▶ What the task requires: How many lines of the records contain the string "Barcelona"? Reply with the number only.

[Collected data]
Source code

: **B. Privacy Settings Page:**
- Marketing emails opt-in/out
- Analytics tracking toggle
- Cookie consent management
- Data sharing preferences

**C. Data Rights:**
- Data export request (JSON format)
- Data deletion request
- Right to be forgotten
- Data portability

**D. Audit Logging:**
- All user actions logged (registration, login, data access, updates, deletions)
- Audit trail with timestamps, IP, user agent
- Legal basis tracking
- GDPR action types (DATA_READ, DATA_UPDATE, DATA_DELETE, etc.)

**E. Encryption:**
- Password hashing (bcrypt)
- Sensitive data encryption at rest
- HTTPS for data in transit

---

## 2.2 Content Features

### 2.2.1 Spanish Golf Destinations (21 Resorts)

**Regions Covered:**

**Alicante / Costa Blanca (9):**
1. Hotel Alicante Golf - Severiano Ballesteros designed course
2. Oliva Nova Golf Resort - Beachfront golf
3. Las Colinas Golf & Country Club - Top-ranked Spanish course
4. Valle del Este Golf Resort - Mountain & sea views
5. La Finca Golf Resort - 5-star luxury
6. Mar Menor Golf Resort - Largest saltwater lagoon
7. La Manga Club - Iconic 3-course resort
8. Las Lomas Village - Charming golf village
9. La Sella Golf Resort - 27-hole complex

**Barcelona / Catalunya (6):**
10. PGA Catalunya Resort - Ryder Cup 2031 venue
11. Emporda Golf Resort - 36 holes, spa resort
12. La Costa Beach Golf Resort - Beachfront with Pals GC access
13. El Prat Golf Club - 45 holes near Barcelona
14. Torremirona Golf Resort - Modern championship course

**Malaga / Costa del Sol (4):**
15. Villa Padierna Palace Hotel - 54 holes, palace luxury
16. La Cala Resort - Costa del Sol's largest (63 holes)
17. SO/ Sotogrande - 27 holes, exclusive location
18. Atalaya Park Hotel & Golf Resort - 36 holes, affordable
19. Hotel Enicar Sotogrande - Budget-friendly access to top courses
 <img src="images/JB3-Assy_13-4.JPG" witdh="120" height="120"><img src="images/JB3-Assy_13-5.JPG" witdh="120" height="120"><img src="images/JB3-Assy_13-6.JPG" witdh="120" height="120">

▶ Written answer: 2